§ **Prompt**:
Search the records for lines with the word "left" and copy each match.

▽

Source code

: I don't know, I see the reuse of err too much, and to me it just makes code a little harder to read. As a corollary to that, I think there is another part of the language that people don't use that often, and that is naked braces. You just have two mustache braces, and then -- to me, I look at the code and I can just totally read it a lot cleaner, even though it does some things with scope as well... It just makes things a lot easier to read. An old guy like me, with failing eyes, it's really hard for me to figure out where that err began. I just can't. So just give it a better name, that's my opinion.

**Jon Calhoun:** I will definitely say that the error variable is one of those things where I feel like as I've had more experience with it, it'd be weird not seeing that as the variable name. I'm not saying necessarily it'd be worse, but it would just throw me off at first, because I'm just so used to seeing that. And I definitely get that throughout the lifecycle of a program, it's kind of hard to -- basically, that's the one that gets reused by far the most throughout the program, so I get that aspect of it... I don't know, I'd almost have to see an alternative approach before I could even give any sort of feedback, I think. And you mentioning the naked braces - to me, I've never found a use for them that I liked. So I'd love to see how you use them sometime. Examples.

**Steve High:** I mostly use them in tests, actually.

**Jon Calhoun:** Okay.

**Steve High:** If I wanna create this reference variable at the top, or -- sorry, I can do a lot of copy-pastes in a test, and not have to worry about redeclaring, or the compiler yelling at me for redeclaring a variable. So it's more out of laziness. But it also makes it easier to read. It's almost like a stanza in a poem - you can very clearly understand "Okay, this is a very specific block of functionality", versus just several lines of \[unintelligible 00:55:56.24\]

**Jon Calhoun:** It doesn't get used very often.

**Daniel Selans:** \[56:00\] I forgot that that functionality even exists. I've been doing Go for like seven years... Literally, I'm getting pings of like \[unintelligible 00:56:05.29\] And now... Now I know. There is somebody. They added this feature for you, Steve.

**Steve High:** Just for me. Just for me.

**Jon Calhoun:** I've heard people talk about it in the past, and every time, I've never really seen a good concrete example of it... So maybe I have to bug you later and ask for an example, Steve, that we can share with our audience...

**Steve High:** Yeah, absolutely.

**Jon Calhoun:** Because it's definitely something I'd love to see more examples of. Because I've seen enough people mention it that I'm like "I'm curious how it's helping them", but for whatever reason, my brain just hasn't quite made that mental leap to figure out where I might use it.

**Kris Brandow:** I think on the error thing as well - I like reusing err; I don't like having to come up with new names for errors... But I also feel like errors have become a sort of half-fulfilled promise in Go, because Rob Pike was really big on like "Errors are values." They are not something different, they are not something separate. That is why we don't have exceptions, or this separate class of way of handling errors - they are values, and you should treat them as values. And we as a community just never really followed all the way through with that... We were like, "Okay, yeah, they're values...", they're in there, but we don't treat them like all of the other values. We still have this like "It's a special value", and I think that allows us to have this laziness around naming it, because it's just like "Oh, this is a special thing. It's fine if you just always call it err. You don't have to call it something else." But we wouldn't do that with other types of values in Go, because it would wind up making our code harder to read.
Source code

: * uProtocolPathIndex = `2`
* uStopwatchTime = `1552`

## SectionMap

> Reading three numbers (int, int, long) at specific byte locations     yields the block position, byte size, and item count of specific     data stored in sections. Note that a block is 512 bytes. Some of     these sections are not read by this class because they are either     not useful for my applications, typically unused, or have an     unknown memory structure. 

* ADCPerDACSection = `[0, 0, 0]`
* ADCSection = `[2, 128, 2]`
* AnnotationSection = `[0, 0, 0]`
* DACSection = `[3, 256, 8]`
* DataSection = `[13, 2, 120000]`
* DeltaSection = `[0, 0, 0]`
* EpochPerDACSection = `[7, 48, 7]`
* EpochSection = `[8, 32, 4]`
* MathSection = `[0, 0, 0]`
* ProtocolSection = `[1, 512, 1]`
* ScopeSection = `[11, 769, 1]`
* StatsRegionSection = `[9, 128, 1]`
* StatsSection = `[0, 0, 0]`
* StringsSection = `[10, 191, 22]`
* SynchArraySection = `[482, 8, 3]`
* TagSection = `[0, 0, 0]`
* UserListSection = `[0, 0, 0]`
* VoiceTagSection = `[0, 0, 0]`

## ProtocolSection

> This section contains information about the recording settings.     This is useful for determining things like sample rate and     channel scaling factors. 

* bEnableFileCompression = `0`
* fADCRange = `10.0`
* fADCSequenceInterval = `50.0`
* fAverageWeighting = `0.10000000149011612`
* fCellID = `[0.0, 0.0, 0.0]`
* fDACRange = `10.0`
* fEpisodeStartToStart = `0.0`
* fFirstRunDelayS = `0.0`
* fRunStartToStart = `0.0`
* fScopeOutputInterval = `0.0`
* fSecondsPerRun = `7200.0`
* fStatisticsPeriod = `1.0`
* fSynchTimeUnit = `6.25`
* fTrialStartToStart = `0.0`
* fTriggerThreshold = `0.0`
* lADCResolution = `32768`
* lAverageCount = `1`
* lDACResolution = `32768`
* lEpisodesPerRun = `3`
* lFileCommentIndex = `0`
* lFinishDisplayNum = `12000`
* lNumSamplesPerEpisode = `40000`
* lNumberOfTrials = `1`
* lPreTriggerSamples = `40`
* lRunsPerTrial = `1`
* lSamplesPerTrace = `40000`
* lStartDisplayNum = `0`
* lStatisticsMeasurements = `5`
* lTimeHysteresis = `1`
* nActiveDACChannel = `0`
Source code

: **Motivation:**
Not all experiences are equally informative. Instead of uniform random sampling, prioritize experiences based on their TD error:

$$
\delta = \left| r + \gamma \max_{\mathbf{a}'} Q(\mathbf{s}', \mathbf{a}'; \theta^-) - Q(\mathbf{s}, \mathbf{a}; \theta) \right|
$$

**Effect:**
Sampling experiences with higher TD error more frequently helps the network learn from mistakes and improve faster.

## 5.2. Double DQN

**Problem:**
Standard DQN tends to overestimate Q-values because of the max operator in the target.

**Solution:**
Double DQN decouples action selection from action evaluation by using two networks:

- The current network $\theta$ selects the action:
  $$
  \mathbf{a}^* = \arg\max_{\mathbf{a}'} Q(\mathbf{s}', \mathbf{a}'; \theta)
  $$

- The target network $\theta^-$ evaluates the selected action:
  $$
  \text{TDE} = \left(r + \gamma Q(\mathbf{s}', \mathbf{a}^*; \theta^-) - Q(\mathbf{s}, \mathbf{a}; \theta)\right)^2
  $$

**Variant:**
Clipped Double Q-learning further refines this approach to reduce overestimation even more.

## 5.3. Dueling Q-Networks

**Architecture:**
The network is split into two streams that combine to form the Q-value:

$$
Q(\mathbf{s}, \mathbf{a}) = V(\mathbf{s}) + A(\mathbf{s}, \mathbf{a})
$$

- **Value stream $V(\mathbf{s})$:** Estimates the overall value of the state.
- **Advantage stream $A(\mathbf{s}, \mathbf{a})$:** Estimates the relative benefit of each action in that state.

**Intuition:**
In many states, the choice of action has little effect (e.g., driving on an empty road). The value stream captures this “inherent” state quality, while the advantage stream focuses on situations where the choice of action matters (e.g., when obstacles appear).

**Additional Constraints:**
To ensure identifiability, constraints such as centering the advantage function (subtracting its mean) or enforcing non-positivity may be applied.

△

§ **Output for this exercise**:
\delta = \left| r + \gamma \max_{\mathbf{a}'} Q(\mathbf{s}', \mathbf{a}'; \theta^-) - Q(\mathbf{s}, \mathbf{a}; \theta) \right|
  \text{TDE} = \left(r + \gamma Q(\mathbf{s}', \mathbf{a}^*; \theta^-) - Q(\mathbf{s}, \mathbf{a}; \theta)\right)^2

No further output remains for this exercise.